▶ [Tasks]
• 1. Answer these questions from the notes on Romans 5:
(a) Besides "the Bible's biggest problem," what else is this problem sometimes called?
(b) Which verses of Romans 5 cover "The Plan of Salvation"?
(c) Who asked the writer the questions about Adam and Eve?
• 2. The notes on Romans 5 say Paul takes three areas of human experience that seem to have gone wrong. List each one with its verse range.
• 3. Write the next part of the notes on Romans 5, picking up right after their last sentence.
━━━━━ Selected text ━━━━━
- Representation as a Problem and a Power (v12,15-19)
- Relationship as a Pattern (v11,12,17)
- Death as a Product (v12)
- Sin as a Principle: “sin entered...” (5:12)
- Adam as a Picture: “who is the figure...” (5:14)
Adam as a Picture: “who is the figure...” (5:14)
Sometime ago I was asked by one of my boys, one of the most basic and perplexing questions which can be asked concerning Gods revelation of His plan of redemption in the scripture, a question which recurs from time to time and which is very rarely ever answered.
The question or series of questions go like this:
- Did God make Adam and Eve and the garden of Eden? – Answer Yes – God is Creator.
- Did God know what was going to happen when He made Adam and Eve in the garden? - Answer Yes – God is Omniscient.
- Why did God make the tree of knowledge of good and evil and why did He let the serpent in? - Hard question –
- Is He really all knowing and is He really all powerful?
- If God allowed Adam and Eve to fall, for sin to enter into the world and then by the work of Christ God saved them what exactly is the point to it all? Are we not just back where we started?
I have referred to this as the Bible's biggest problem. It is sometimes referred to as the Problem of Evil! The problem lies in this, if I claim that God is creator and if I claim that God is omniscient and that God is omnipotent then at some point then at the very least God allowed evil to enter in with the full knowledge of the consequences of that sin entering into the world! Furthermore it may well seem that the production of a plan of salvation is either admission of failure on the part of God or an indicator that His universe is somehow out of control and needs a rescue package to bring it back. Worse still sometimes our gospel preaching can almost indicate that! If there is one chapter of the Bible which would tackle this question head on I would believe that it would be Romans chapter 5 and the answers are quite surprising! In Romans chapter 5 Paul will take 3 areas of human experience that appear to have gone wrong and are out of control:
- The Problems of Life (5:1-5)
- The Plan of Salvation (5:6-11)
- The Plight of Humanity (5:12-21)
In these 3 areas of 'life gone wrong' we will discover that:
- God is in control – we need not compromise on Gods omnipotence nor on His omniscience.
- God does not react to the problem God pre-empts the problem
- Gods purpose in the problem is not to bring as back to the beginning again, Gods purpose is not to permit a problem simply to solve a problem as the question inferred but God has a glorious purpose in all of lifes problems from the microcosm of every day life in vs 1 to 5 to the macrocosm of the plight of the whole of humanity in vs 12 to 21.
━━━━━ Dataset ━━━━━
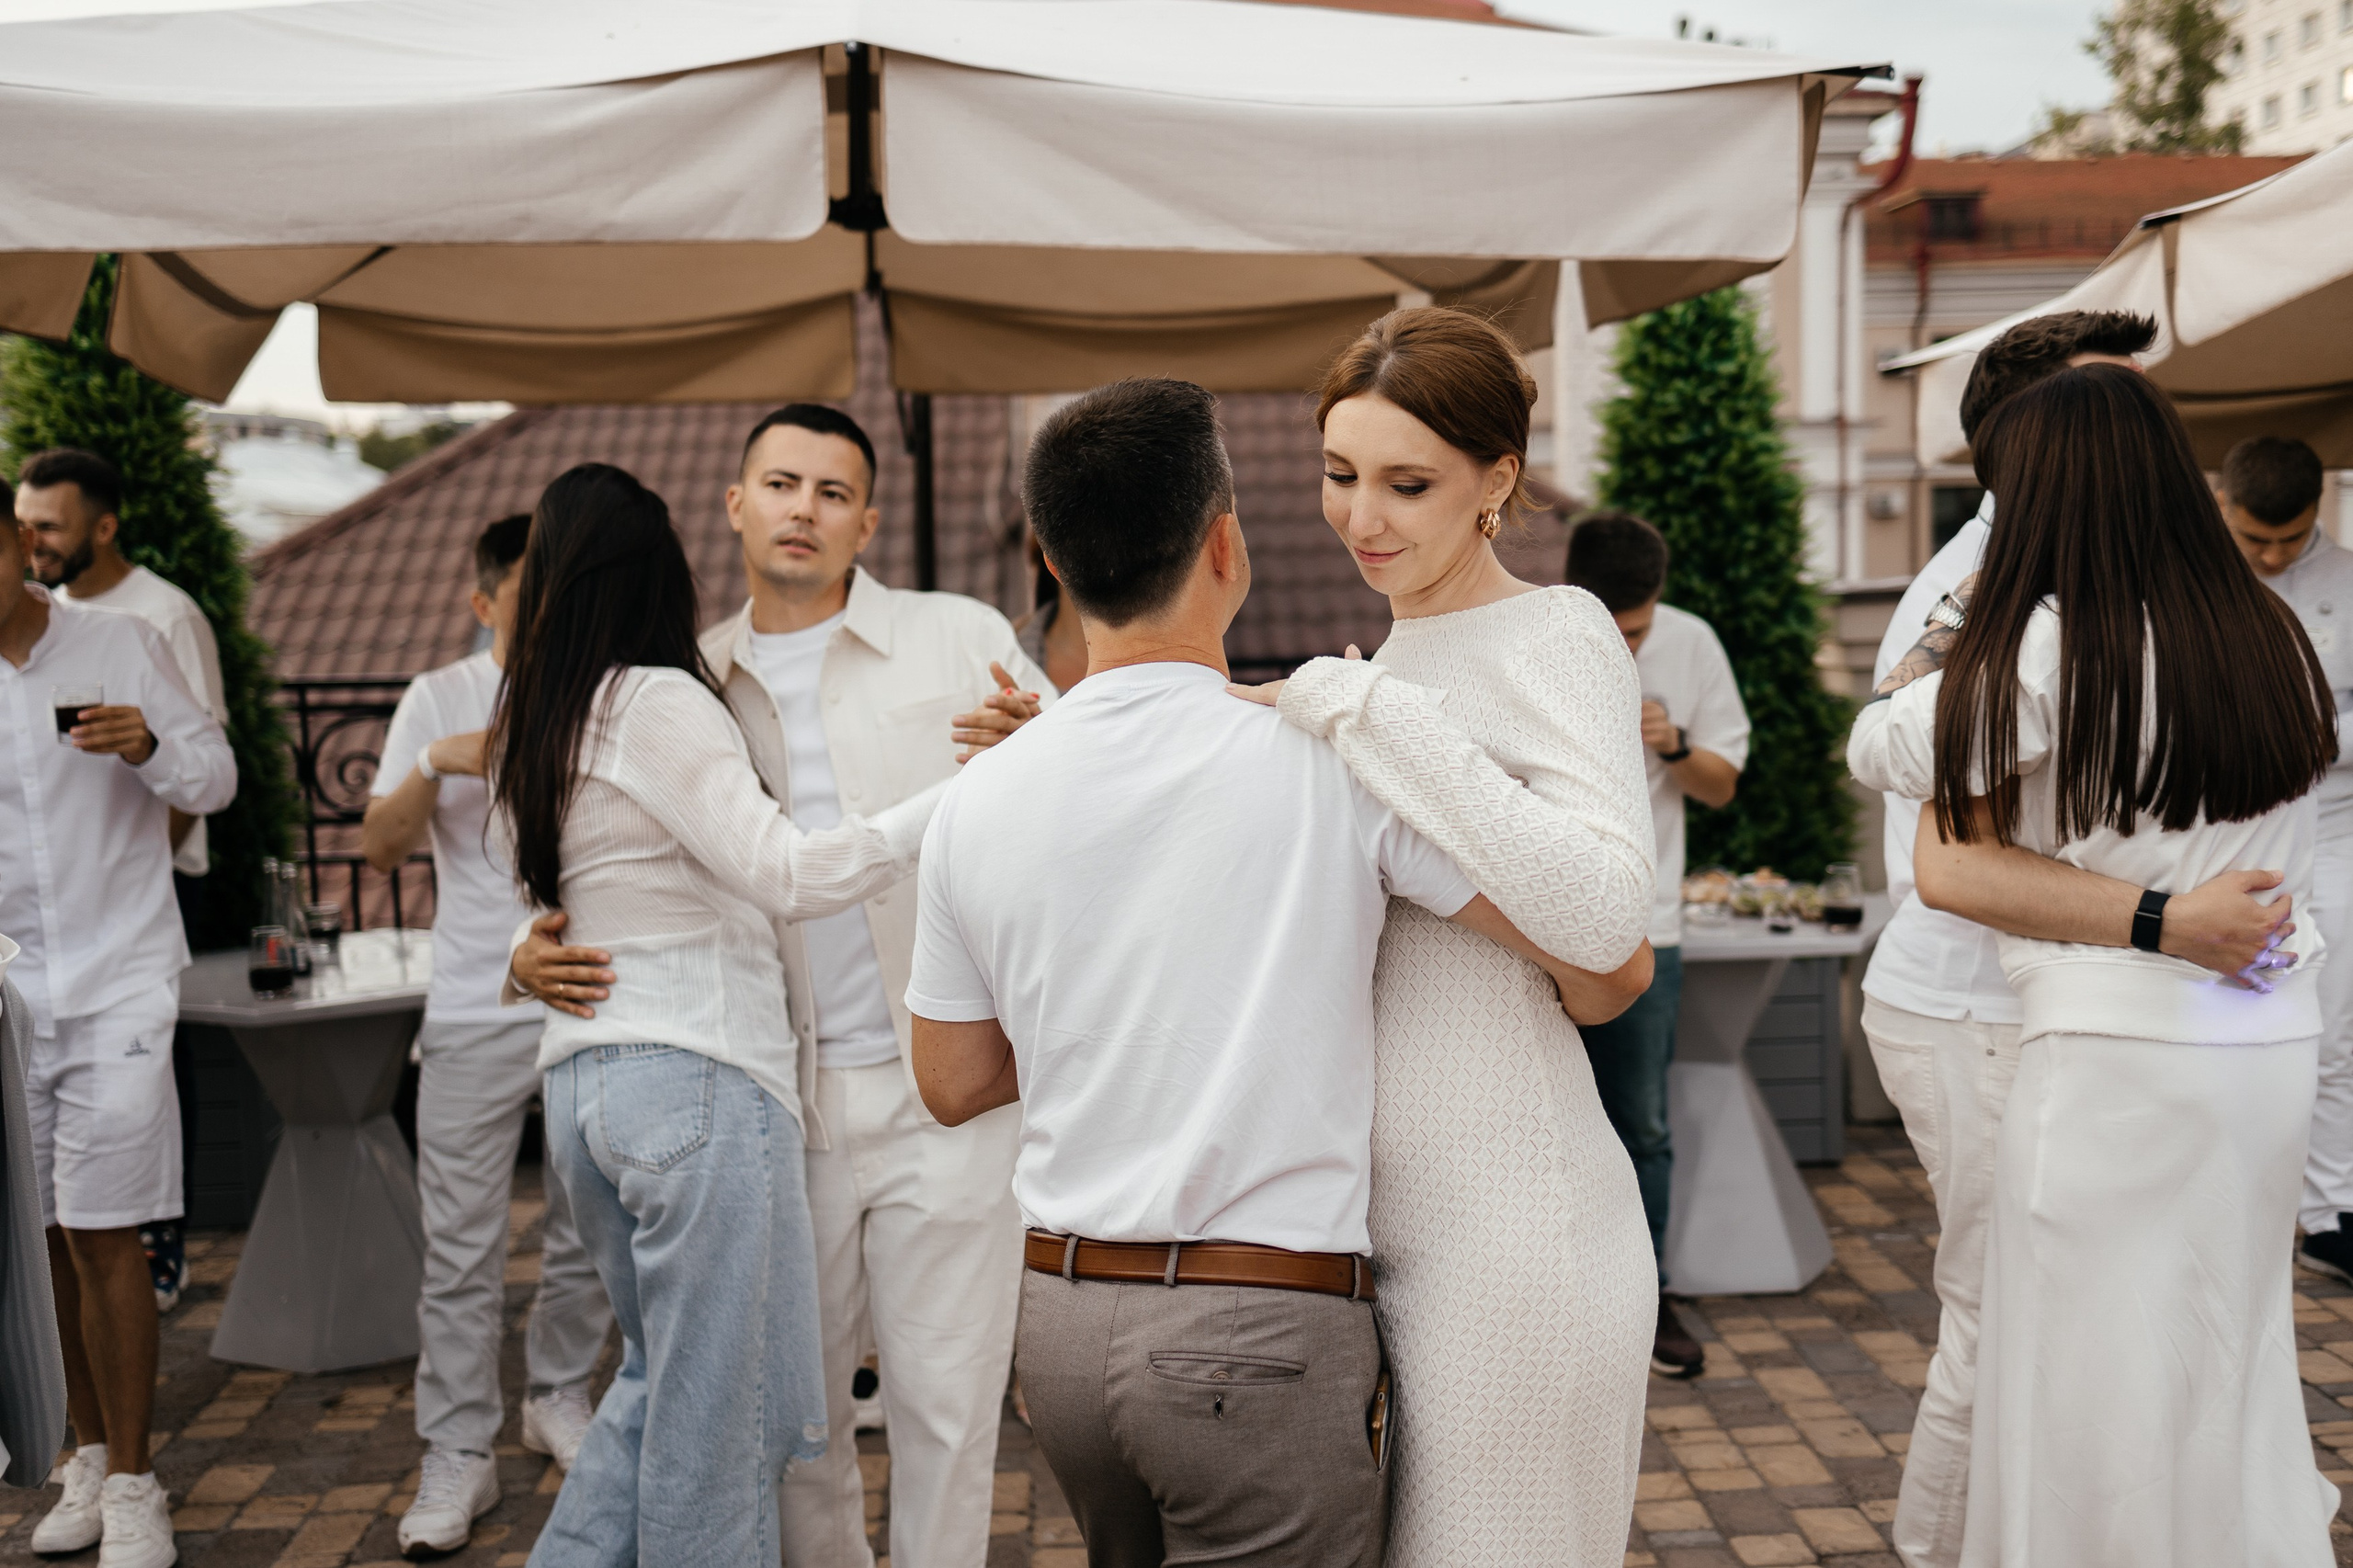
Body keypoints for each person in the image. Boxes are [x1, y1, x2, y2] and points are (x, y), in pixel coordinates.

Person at [909, 376, 1652, 1568]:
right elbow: (1604, 964)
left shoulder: (979, 793)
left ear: (1044, 556)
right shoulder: (1326, 759)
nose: (1366, 513)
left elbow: (949, 1078)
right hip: (1254, 1322)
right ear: (1224, 542)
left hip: (1059, 1317)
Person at [507, 404, 1051, 1568]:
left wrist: (1034, 749)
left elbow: (1066, 781)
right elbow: (601, 846)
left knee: (948, 1414)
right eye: (781, 481)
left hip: (943, 1089)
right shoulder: (683, 677)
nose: (804, 506)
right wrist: (524, 944)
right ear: (735, 504)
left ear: (866, 518)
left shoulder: (959, 635)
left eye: (832, 489)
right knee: (788, 1425)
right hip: (772, 1100)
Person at [1850, 364, 2339, 1566]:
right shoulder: (2270, 627)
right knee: (2225, 1358)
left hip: (2124, 1053)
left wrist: (1944, 651)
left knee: (2083, 1383)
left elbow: (1881, 746)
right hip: (2265, 1038)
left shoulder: (2058, 644)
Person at [358, 515, 614, 1554]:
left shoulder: (607, 695)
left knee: (586, 1222)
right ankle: (456, 1446)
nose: (552, 612)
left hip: (588, 995)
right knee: (459, 1245)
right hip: (471, 1002)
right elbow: (378, 843)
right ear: (486, 601)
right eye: (529, 592)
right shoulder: (438, 694)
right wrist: (435, 760)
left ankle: (557, 1391)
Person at [0, 507, 236, 1568]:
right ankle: (86, 1455)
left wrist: (147, 742)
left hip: (122, 976)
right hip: (11, 996)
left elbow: (215, 777)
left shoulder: (119, 641)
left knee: (106, 1228)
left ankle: (138, 1481)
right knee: (45, 1227)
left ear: (17, 546)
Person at [17, 447, 228, 1316]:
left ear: (103, 528)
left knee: (127, 1166)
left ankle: (159, 1249)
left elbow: (204, 764)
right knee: (51, 1219)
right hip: (47, 944)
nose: (32, 546)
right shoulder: (36, 623)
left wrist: (141, 861)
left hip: (142, 905)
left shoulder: (158, 621)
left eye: (48, 528)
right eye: (21, 527)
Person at [1563, 510, 1747, 1377]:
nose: (1629, 647)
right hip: (1540, 930)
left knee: (1641, 1125)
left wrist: (1673, 743)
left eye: (1640, 630)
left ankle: (1651, 1297)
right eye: (1615, 631)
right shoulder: (1538, 639)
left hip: (1648, 928)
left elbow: (1722, 787)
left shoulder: (1693, 644)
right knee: (1541, 1124)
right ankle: (1561, 1305)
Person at [2212, 437, 2353, 1286]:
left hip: (2332, 831)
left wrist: (2309, 737)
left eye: (2288, 540)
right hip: (2222, 836)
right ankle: (2231, 1201)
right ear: (2223, 507)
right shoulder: (2193, 579)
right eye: (2253, 538)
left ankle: (2331, 1213)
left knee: (2332, 1025)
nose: (2269, 556)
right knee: (2224, 1024)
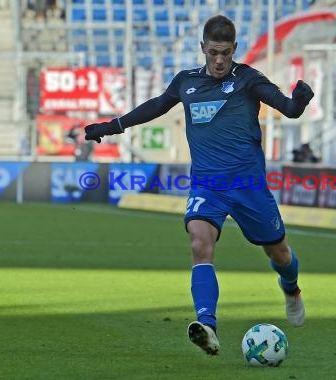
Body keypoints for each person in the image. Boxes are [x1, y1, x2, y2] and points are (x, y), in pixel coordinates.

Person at [84, 15, 314, 355]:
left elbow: (289, 109)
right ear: (203, 49)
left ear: (234, 49)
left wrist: (301, 100)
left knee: (278, 252)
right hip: (208, 185)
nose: (219, 60)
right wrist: (112, 126)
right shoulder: (186, 82)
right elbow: (155, 106)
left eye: (225, 53)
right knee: (198, 244)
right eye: (213, 53)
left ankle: (291, 289)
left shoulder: (248, 79)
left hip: (248, 185)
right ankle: (207, 324)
━━━━━
▶ [Exercise responses]
• 1.
(a) The Problem of Evil
(b) 5:6-11
(c) One of the writer's boys

• 2.
- The Problems of Life (5:1-5)
- The Plan of Salvation (5:6-11)
- The Plight of Humanity (5:12-21)

• 3.
- Salvation does not take us back to Eden, it takes us beyond Eden. Eden was a wonderful place – from it flowed out 4 rivers. God does not take me back to Eden, in salvation He takes me beyond Eden to the source of that water that flowed through Edens paradise: “There is a river, the streams whereof shall make glad the city of God, the holy place of the tabernacles of the most High. God is in the midst of her; she shall not be moved: God shall help her, and that right early.” (Psa 46:4-5) Revelation closes, and your problems dear believer will conclude, not with man back in Edens garden but with redeemed humanity at the very source of that river that flowed through Eden and in a paradise where there is no serpent and where there is no tree of knowledge of good and evil and where there is nought that defileth that enters therein, and you know what – we don't want that kind of version of freedom anymore, that version of freedom that leaves man the slave of sin and of self and of Satan we want the kind of freedom which renders man forever the willing servant of God.
It took God 6 days to create the universe as you and I know it and understand it. On the 5th day He created man in His own image – 5 days to make natural man – Adam. It has taken God over 6000 years, about 40 prophets, 66 books, the global preaching of the gospel message ….. Bibles, over 300 prophecies concerning the perosn of Christ, the careful orderinga nd appointing of human history, and supremely above all of that, the death of His Son on the Cross at Calvary, it has cost God all of that, why? To get us back to what we were? No! Not a bit of it!
- It took God 5 days to make natural man
- It has taken the mighty work of Christ and the plan and purposes of redemption to make spiritual man!
“And so it is written, The first man Adam was made a living soul; the last Adam was made a quickening spirit.” (1Co 15:45)
You have pictures of it of course with Jacob and Esau:
The earth could produce an Esau (Gen 25:25ff) but only the workings of the Spirit of God could produce a Jacob: “And he blessed Joseph, and said, God, before whom my fathers Abraham and Isaac did walk, the God which fed me all my life long unto this day, The Angel which redeemed me from all evil, bless the lads; and let my name be named on them, and the name of my fathers Abraham and Isaac; and let them grow into a multitude in the midst of the earth.” (Gen 48:15-16)
Having passed through the experiences of Romans 5:
- The Problems of Life (5:1-5)
- The Plan of Salvation (5:6-11)
- The Plight of Humanity (5:12-21)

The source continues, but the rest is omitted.